[SUPPLIED INFORMATION — start]

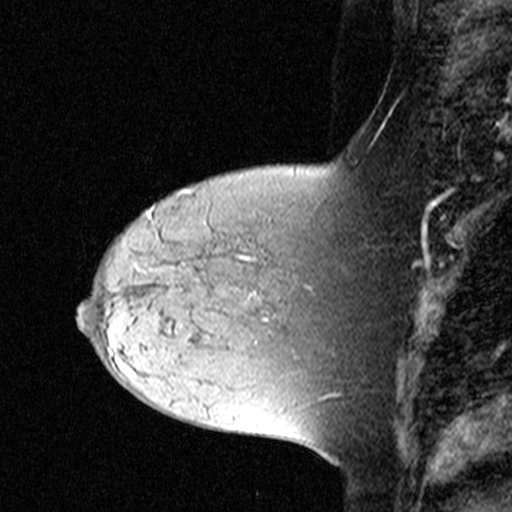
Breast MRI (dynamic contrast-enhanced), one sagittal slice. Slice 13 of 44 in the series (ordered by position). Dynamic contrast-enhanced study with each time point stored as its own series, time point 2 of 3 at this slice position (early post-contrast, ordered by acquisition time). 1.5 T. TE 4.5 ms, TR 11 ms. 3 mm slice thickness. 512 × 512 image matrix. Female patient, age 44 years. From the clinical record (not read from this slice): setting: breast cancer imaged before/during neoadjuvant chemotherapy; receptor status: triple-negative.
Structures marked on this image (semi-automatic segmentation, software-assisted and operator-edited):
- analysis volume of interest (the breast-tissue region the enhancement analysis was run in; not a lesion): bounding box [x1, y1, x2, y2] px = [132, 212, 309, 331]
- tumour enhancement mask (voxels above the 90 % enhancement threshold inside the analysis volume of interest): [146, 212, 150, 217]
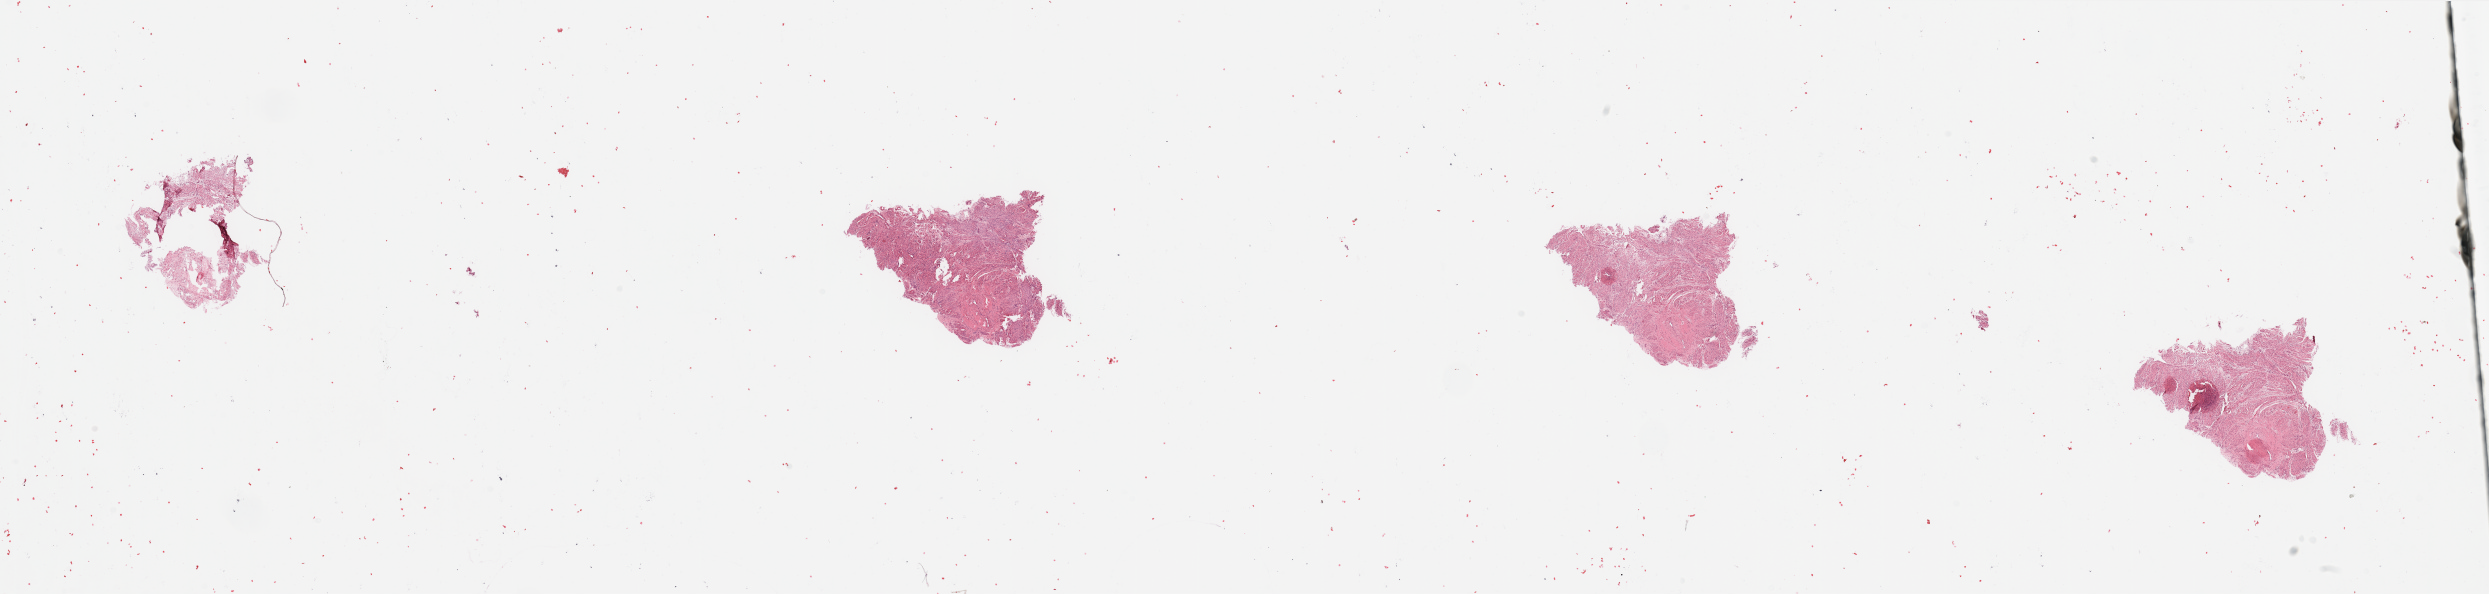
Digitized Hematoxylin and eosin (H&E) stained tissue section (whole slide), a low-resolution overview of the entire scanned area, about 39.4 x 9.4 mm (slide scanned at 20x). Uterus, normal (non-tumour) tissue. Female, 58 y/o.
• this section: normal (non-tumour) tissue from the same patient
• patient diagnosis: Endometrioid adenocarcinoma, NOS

[SUPPLIED INFORMATION — finish]

Every line above should be copied exactly; do not carry over the pictures.

> COMPLETED TASK
Breast MRI (dynamic contrast-enhanced), one sagittal slice. Slice 13 of 44 in the series (ordered by position). Dynamic contrast-enhanced study with each time point stored as its own series, time point 2 of 3 at this slice position (early post-contrast, ordered by acquisition time). 1.5 T. TE 4.5 ms, TR 11 ms. 3 mm slice thickness. 512 × 512 image matrix. Female patient, age 44 years. From the clinical record (not read from this slice): setting: breast cancer imaged before/during neoadjuvant chemotherapy; receptor status: triple-negative.
Structures marked on this image (semi-automatic segmentation, software-assisted and operator-edited):
- analysis volume of interest (the breast-tissue region the enhancement analysis was run in; not a lesion): bounding box [x1, y1, x2, y2] px = [132, 212, 309, 331]
- tumour enhancement mask (voxels above the 90 % enhancement threshold inside the analysis volume of interest): [146, 212, 150, 217]
Digitized Hematoxylin and eosin (H&E) stained tissue section (whole slide), a low-resolution overview of the entire scanned area, about 39.4 x 9.4 mm (slide scanned at 20x). Uterus, normal (non-tumour) tissue. Female, 58 y/o.
• this section: normal (non-tumour) tissue from the same patient
• patient diagnosis: Endometrioid adenocarcinoma, NOS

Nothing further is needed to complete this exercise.